Summary: A non-technical overview of what a large-language-model is, how it’s trained, and why transformers changed the game.
Key ideas
- An LLM is a function that maps a sequence of text to a probability distribution over the next token. Generation is then repeated sampling: feed the running text back in, sample a token, append, repeat.
- Even though the model is deterministic given a prompt, sampling from the distribution (rather than always picking the argmax) is what makes outputs look natural. This is why the same prompt gives different answers each run.
- Chatbot outputs work by prepending a system-like preamble describing a helpful AI assistant, appending the user’s message, and running next-token prediction on the whole thing.
- Scale. GPT-3 was trained on text a human would need ~2,600 years of nonstop reading to get through. Training involves hundreds of billions of parameters and would take >100 million years at 1 GFLOP/s.
- Training loop. All but the last token of an example is fed in; backpropagation nudges parameters to make the true last token slightly more likely. Repeated over trillions of examples.
- Two training phases: pretraining (next-token prediction over internet text) and rlhf (humans flag unhelpful/unsafe responses; the model is tuned to prefer helpful ones). The pretraining objective differs from the chatbot goal, which is why RLHF is needed.
- Pre-2017 language models processed text one word at a time (RNN/LSTM-style). The 2017 transformer processed all tokens in parallel, unlocking GPU utilisation and thus scale.
On transformers (preview)
- Each token is associated with a long vector (an embedding) that must encode meaning.

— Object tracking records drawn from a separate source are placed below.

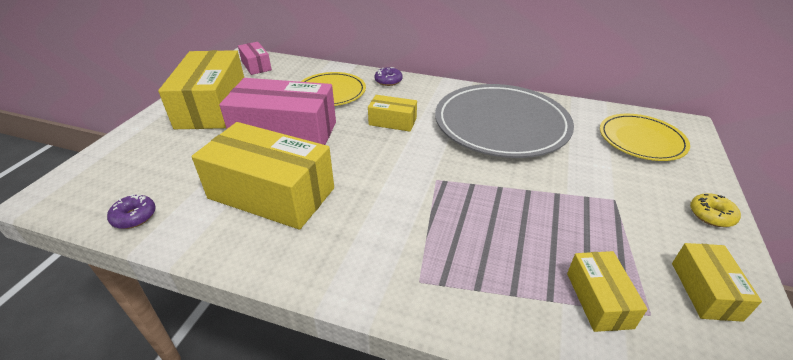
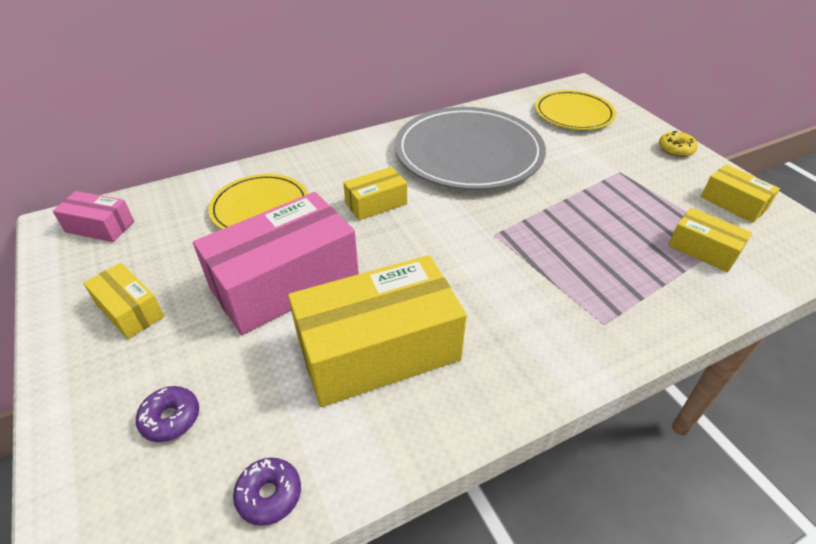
camera: 45 degrees left, 5 degrees up
(212, 106) = (130, 310): yellow box -> yellow box, size x0.49
(388, 81) = (303, 162): purple donut -> purple donut (171, 418)

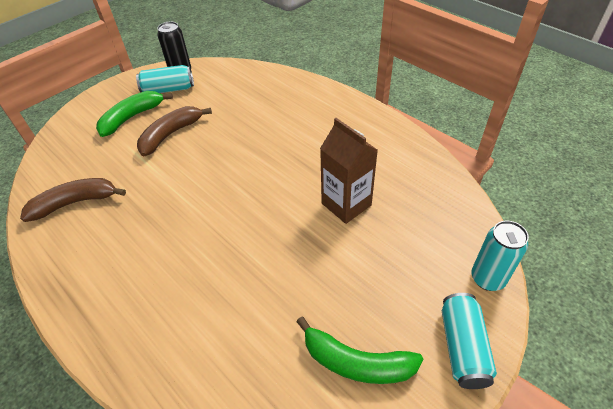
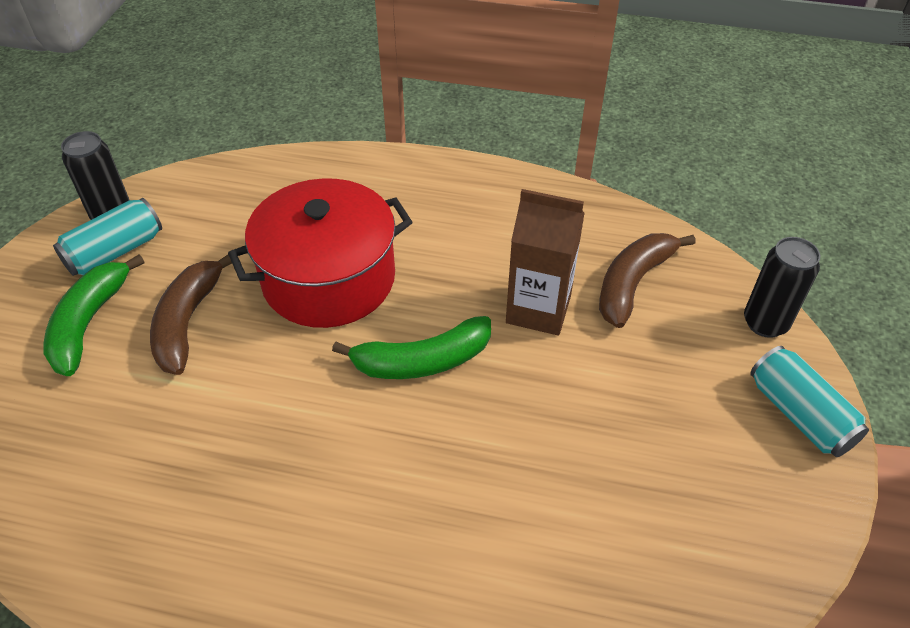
camera: 35 degrees left, 0 degrees up
(75, 203) = (114, 504): brown banana -> brown banana (633, 283)
(250, 141) = (329, 279): none -> red pot
(356, 362) = (707, 496): green banana -> green banana (422, 361)
(487, 278) = (765, 323): turquoise can -> black can

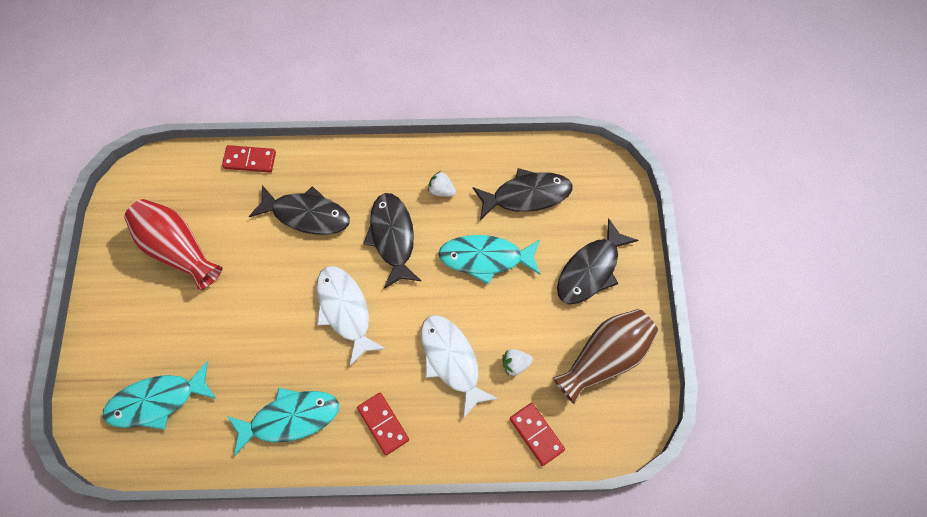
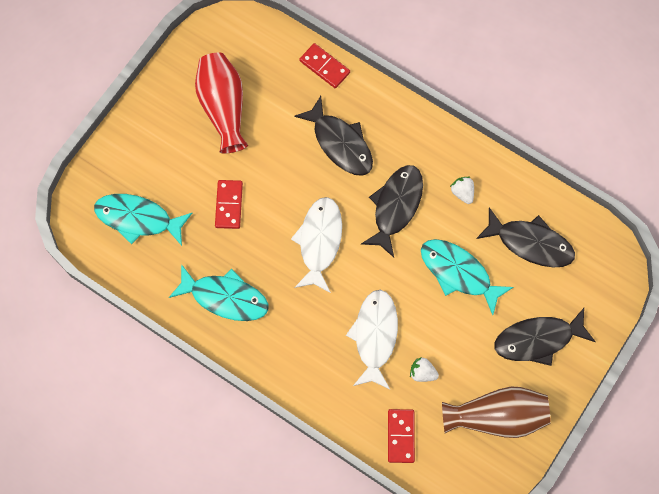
camera: 35 degrees right, 5 degrees up
(383, 424) = (290, 348): red domino -> red domino (229, 205)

- Attention lets these vectors communicate and refine each other based on context (e.g. “bank” near “river” shifts toward riverbank).
- An MLP block after attention provides extra capacity to store learned patterns/facts.
- Data flows through many repeated attention + MLP blocks. The final vector is passed through one last operation (the unembedding + softmax) to produce the next-token distribution.
- Model behaviour is emergent from tuned parameters — researchers set the framework, not the specific rules the model ends up using, which is why interpretability is hard.